We will need to work closely and collaboratively with the Ministry of Justice, now that the battle over the bill, in which we have repeatedly questioned the policy decisions taken, is over. We will need to put a lot of effort into our relationships with ministers and officials at the department so that they continue to value the Law Society’s expertise and appreciate that we are working in the public, as well as the profession’s, interest for a better legal framework. That way the Law Society will continue to play its proper role in helping to improve government policy at the earliest stage of its development.
Spring in New York
I spent five days in New York for the American Bar Association Section of International Law spring meeting. It was particularly timely because the New York State Bar Association’s committee on professional ethics has recently ruled that New York lawyers may not practise in New York as employees of entities with non-lawyer owners or managers, such as an ABS. During the week, there also came news of a decision by the ABA commission on ethics 20/20 to drop proposals for a limited form of non-lawyer ownership, which became a major topic of discussion.
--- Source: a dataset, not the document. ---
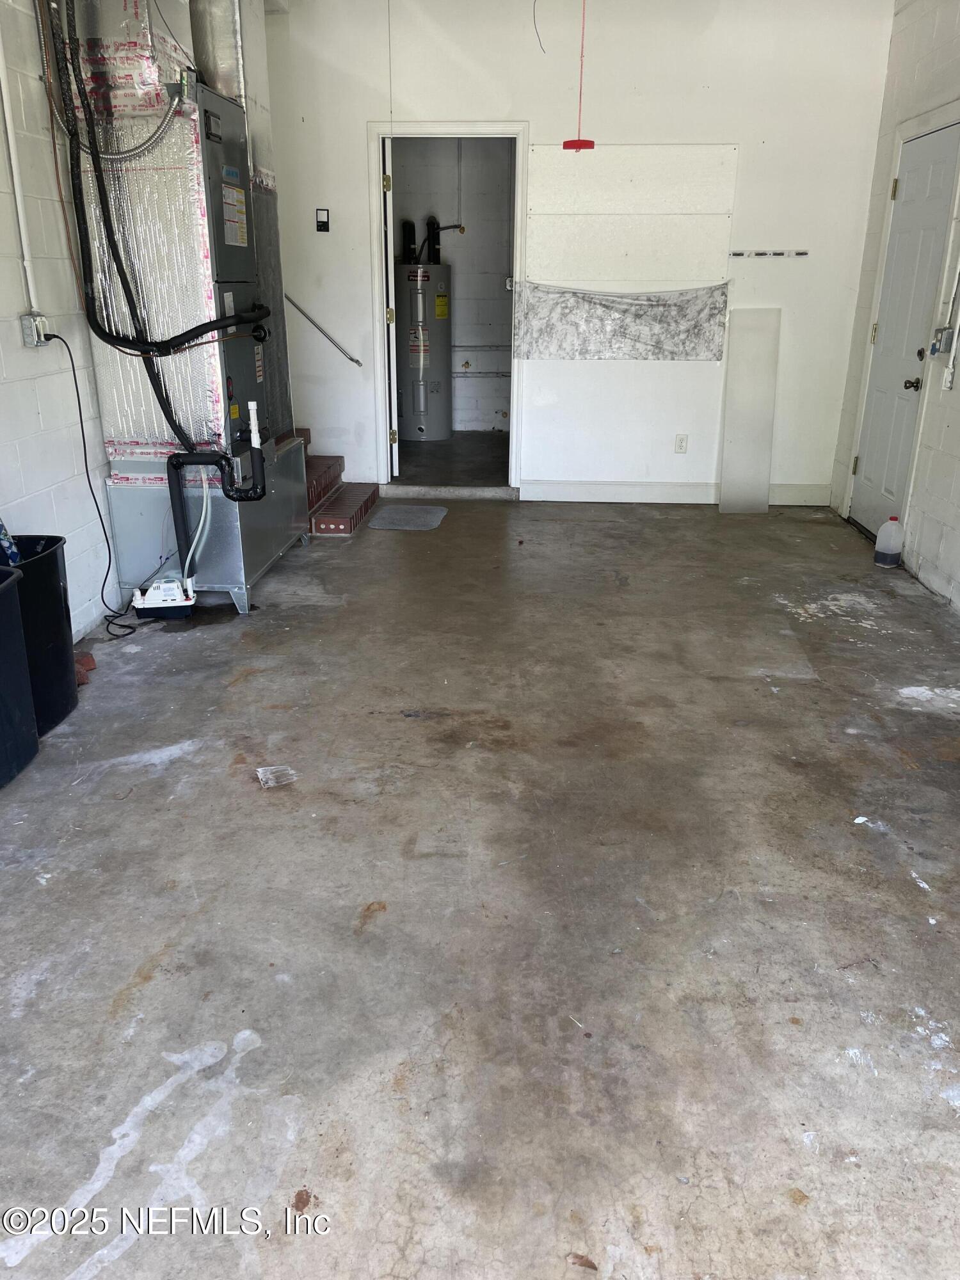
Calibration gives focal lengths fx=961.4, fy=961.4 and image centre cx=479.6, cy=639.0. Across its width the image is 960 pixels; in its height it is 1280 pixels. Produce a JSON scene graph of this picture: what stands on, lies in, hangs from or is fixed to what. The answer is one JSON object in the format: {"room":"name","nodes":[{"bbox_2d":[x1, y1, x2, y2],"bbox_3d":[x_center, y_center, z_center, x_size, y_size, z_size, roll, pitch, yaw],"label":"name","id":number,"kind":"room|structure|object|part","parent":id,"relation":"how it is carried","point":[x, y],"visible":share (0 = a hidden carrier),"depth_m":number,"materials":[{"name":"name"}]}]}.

While I understand the commitment of the ABA and state bars to protect the independence of the legal profession, I feel that a position seems to be developing in the US that could set back the great progress made in recent years to enable firms to operate more and more internationally, meeting the needs of global clients.
During the week, I also enjoyed an ‘ABA day at the UN’, which included highly informative briefings by senior UN officials and by the US ambassador to the UN and her staff on a whole range of topics, such as the decision to send a taskforce of UN observers to Syria, to the UN’s human rights work. It struck me that the Law Society’s human rights work might benefit from greater engagement with international organisations.